Certainly, the Futurists (Dispensationalists) draw parallels between the 7 kingdom parables of Matthew 13 and the 7 churches detailed near the start of the Book of Revelation, as has been graphically shown in a previous answer here. But whatever the Historicists and the Resumptives have said about the 7 kingdom parables in Matthew 13 is not linked by them to Revelation’s 7 churches, as if they need to be interpreted together. Yes, the 7 parables teach spiritual principles, many of which can also be spotted in the Book of Revelation, throughout its entirety. But that is quite different to the Futurist (Dispensationalist) chart of parallels.

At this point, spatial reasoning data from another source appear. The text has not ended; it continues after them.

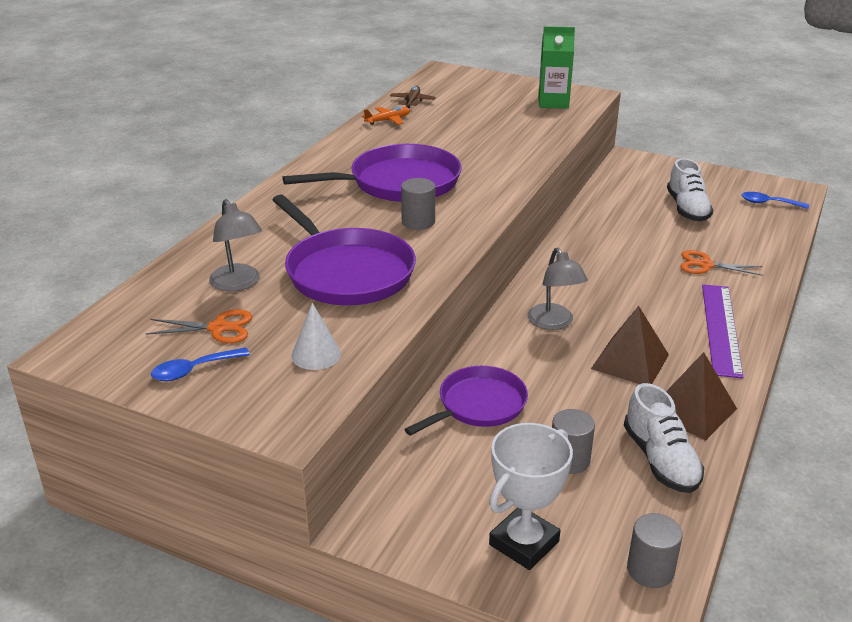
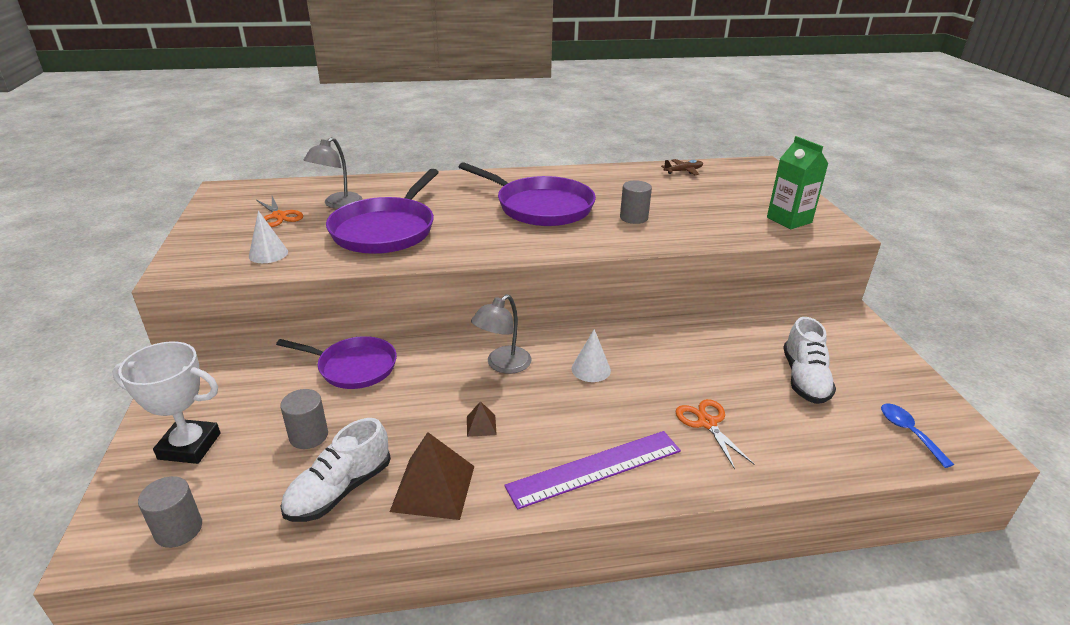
camera: 55 degrees right, 0 degrees up
(194, 370) = (225, 225): blue spoon -> none
(388, 120) = (635, 173): orange plane -> none
(418, 222) = (488, 231): grey cylinder -> grey cylinder (633, 218)
(599, 285) = (591, 369): none -> white cone
(630, 361) = (481, 425): brown pyramid -> brown pyramid, size x0.47
(687, 209) = (804, 379): white shoe -> white shoe turned 45 degrees counterclockwise

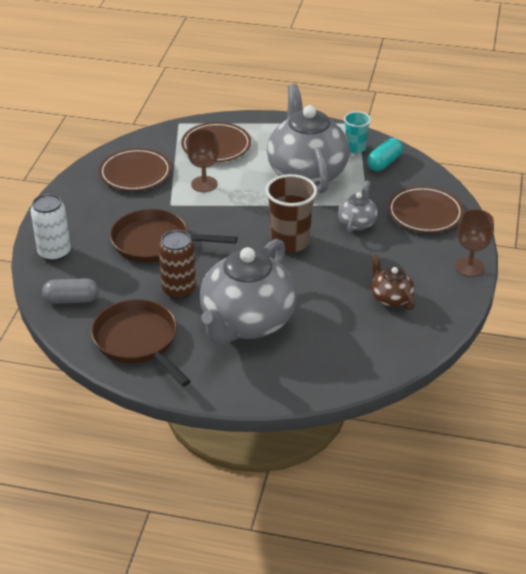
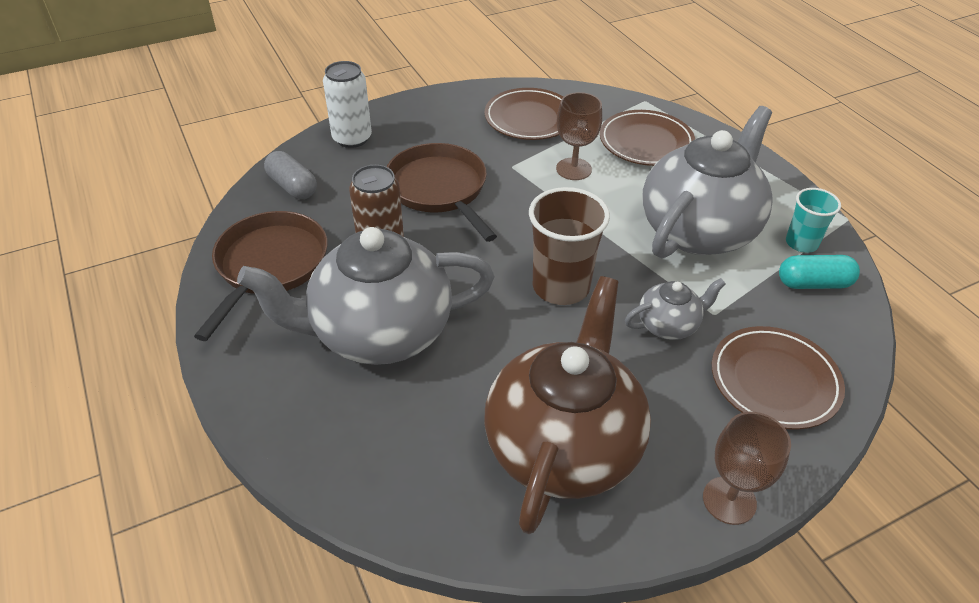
camera: 50 degrees right, 5 degrees up
(391, 298) = (563, 446): brown teapot -> brown teapot, size x2.19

An excellent summary of this is given in this book which provides 4 parallel commentaries:
“Since they are not primarily predictive in character, the interpretation of the seven letters is not a matter of great controversy among the four approaches surveyed in this commentary. With one point of exception: Interpreters of the preterist, and the spiritual schools, and many futurists as well, understand the letters to be addressed to the actual, historic churches named in them, and by extension to any churches that may find themselves in similar circumstances to theirs. Beyond this, they seek no additional, hidden meaning behind them. However, those of the historicist school, and some of the futurist school, have called attention to certain parallels between the individual letters and successive periods of church history, from John’s day until the end. They conclude that the seven letters present a panorama of the age of the church. Revelation – Four Views, pp 62-63 Ed. Steve Gregg
He adds that this is “found chiefly among futurist commentators – particularly among many (but not all) dispensationalists.” He then takes 17 pages to detail each of the 7 churches letters, with comments on all four schools of interpretation, so if you really want to thrash this out, you would do well to get the book I quoted from, above. I glanced through all 17 pages but although various scriptures were appealed to, including from Matthew’s gospel, nothing from chapter 13 was mentioned.